Re: [PATCH v4 6/8] fsverity: improve performance by using multibuffer hashing

Ard Biesheuvel <ardb@xxxxxxxxxx> · Thu, 6 Jun 2024 08:58:47 +0200

On Thu, 6 Jun 2024 at 07:41, Herbert Xu <herbert@xxxxxxxxxxxxxxxxxxx> wrote:
>
> On Wed, Jun 05, 2024 at 10:28:01PM -0700, Eric Biggers wrote:
> >
> > With AES, interleaving would only help with non-parallelizable modes such as CBC
> > encryption.  Anyone who cares about IPsec performance should of course be using
> > AES-GCM, which is parallelizable.  Especially since my other patch
> > https://lore.kernel.org/linux-crypto/20240602222221.176625-2-ebiggers@xxxxxxxxxx/
> > is making AES-GCM twice as fast...
>
> Algorithm selection may be limited by peer capability.  For IPsec,
> if SHA is being used, then most likely CBC is also being used.
>

IPSec users relying on software crypto and authenc() and caring about
performance seems like a rather niche use case to me.

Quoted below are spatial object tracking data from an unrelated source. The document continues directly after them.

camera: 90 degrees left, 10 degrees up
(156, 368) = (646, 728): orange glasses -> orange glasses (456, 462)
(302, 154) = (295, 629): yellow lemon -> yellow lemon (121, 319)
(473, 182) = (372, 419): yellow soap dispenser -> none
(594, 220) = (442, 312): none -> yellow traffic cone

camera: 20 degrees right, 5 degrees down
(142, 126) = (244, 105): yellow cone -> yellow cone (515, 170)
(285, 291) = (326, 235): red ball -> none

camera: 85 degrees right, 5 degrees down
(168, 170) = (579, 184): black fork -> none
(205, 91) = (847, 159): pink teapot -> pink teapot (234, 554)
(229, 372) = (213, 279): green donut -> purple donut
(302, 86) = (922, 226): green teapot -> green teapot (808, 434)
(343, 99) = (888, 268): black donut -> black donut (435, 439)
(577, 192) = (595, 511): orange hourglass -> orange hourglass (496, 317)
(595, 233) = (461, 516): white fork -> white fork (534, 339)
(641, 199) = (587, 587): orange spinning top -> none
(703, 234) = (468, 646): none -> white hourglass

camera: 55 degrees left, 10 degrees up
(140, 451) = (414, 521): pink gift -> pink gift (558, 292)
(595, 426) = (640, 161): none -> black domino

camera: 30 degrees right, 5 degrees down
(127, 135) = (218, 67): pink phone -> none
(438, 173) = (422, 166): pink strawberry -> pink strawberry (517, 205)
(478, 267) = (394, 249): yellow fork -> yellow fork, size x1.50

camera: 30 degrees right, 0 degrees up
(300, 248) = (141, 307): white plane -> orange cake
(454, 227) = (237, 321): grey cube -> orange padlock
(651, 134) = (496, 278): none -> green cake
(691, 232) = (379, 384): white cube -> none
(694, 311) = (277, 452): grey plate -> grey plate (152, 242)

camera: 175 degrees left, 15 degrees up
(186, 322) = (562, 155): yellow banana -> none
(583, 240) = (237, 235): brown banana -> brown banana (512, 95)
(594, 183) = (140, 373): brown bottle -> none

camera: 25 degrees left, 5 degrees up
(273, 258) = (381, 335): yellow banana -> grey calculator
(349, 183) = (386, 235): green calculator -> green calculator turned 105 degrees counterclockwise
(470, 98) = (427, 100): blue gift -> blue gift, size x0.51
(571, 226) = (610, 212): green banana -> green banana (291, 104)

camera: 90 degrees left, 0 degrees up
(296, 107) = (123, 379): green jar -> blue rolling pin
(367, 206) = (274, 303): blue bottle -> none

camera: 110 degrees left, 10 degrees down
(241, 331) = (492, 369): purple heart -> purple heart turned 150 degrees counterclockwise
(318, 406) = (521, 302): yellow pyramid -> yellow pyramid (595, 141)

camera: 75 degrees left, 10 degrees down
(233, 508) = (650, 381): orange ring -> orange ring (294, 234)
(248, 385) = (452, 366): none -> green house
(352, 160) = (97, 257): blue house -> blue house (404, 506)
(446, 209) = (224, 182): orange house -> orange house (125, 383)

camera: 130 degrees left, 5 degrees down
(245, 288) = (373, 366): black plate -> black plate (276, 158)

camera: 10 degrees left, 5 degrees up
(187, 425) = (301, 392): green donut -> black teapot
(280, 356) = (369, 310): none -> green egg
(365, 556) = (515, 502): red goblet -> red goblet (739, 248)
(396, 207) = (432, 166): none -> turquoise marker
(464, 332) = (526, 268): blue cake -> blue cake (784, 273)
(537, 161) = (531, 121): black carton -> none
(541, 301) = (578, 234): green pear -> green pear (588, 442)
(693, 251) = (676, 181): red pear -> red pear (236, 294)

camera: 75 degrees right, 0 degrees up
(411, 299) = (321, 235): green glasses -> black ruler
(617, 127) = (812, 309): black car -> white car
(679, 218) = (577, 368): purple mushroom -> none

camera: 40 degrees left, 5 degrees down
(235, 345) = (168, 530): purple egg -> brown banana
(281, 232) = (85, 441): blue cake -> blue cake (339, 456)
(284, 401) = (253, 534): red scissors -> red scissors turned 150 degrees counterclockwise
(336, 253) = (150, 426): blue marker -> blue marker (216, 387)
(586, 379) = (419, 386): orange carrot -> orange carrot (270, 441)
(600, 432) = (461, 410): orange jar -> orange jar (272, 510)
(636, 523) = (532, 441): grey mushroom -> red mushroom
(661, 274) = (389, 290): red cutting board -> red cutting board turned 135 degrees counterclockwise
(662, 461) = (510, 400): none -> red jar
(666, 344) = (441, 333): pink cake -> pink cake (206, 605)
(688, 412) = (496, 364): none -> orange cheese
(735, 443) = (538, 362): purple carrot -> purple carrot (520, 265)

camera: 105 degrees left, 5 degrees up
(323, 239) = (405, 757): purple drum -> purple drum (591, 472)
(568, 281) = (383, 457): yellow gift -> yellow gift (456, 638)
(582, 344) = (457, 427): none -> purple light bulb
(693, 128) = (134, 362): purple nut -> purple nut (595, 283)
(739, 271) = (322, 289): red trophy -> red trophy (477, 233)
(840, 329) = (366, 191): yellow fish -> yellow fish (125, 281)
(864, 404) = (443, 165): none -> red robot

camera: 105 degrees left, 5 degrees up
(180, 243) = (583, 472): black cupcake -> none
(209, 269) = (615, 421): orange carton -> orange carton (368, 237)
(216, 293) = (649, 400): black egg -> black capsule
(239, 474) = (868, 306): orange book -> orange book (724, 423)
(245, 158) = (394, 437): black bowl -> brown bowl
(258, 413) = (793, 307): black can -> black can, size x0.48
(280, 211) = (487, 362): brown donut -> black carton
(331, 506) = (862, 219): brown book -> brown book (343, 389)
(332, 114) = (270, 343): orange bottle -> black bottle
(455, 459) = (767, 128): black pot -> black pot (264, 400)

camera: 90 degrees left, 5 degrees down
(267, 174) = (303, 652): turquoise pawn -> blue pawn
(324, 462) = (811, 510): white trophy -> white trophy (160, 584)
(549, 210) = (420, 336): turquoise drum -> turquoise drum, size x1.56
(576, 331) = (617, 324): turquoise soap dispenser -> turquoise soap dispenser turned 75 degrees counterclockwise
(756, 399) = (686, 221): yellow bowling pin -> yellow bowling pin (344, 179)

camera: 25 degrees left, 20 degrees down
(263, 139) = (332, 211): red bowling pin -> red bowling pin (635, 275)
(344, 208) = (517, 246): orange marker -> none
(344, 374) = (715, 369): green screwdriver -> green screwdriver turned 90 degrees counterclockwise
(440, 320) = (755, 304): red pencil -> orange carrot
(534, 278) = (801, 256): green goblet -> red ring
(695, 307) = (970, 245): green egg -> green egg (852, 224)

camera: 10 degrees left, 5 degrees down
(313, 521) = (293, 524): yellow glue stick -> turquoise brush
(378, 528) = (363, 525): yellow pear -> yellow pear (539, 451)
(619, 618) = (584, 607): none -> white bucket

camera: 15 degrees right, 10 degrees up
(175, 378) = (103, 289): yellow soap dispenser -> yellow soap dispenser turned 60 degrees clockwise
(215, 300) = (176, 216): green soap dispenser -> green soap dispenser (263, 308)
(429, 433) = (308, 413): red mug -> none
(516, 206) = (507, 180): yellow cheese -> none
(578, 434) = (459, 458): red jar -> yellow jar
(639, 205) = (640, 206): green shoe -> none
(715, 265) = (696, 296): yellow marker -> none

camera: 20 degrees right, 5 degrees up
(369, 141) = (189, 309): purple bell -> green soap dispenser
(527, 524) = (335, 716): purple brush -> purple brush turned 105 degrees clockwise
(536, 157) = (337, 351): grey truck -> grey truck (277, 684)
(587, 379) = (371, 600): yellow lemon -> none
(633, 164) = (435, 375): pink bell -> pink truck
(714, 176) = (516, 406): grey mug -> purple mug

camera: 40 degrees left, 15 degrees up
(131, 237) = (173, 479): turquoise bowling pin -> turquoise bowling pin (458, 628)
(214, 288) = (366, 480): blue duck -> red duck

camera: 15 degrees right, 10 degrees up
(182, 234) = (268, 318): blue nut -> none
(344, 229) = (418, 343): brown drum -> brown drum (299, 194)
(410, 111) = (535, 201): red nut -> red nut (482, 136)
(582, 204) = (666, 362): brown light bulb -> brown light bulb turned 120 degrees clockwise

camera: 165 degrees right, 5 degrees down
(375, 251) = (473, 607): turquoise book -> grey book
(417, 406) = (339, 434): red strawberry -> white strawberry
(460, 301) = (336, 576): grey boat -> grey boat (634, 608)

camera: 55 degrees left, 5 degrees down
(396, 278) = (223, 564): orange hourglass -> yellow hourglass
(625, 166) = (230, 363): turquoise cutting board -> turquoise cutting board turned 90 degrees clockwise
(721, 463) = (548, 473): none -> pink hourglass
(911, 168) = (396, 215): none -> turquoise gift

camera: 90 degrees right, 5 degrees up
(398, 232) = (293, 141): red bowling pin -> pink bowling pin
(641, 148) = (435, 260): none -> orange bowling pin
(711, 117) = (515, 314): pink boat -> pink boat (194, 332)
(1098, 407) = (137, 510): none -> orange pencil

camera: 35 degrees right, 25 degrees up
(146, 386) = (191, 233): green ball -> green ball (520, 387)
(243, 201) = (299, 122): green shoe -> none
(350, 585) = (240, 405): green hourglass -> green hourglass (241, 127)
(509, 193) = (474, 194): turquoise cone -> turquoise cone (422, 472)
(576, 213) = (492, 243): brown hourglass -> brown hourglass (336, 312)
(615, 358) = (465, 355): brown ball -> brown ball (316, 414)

> > In any case, it seems that what you're asking for at this point is far beyond
> > the scope of this patchset.
>
> I'm more than happy to take this over if you don't wish to extend
> it beyond the storage usage cases.  According to the original Intel
> sha2-mb submission, this should result in at least a two-fold
> speed-up.
>

I'm struggling to follow this debate. Surely, if this functionality
needs to live in ahash, the shash fallbacks need to implement this
parallel scheme too, or ahash would end up just feeding the requests
into shash sequentially, defeating the purpose. It is then up to the
API client to choose between ahash or shash, just as it can today.

So Eric has a pretty strong case for his shash implementation;
kmap_local() is essentially a NOP on architectures that anyone still
cares about (unlike kmap_atomic() which still disables preemption), so
I don't have a problem with the caller relying on that in order to be
able to use shash directly. The whole scatterlist / request alloc
dance is just too tedious and pointless, given that in practice, it
all gets relegated to shash anyway.

But my point is that even if we go with Herbert's proposal for the
ahash, we'll still need something like Eric's code on the shash side.

For the true async accelerator use case, none of this should make any
difference, right? If the caller already tolerates async (but
in-order) completion, implementing this request chaining doesn't buy
it anything. So only when the caller is sync and the implementation is
async, we might be able to do something smart where the caller waits
on a single completion that signals the completion of a set of inputs.
But this is also rather niche, so not worth holding up this effort.

So Herbert, what would the ahash_to_shash plumbing look like for the
ahash API that you are proposing? What changes would it require to
shash, and how much to they deviate from what Eric is suggesting?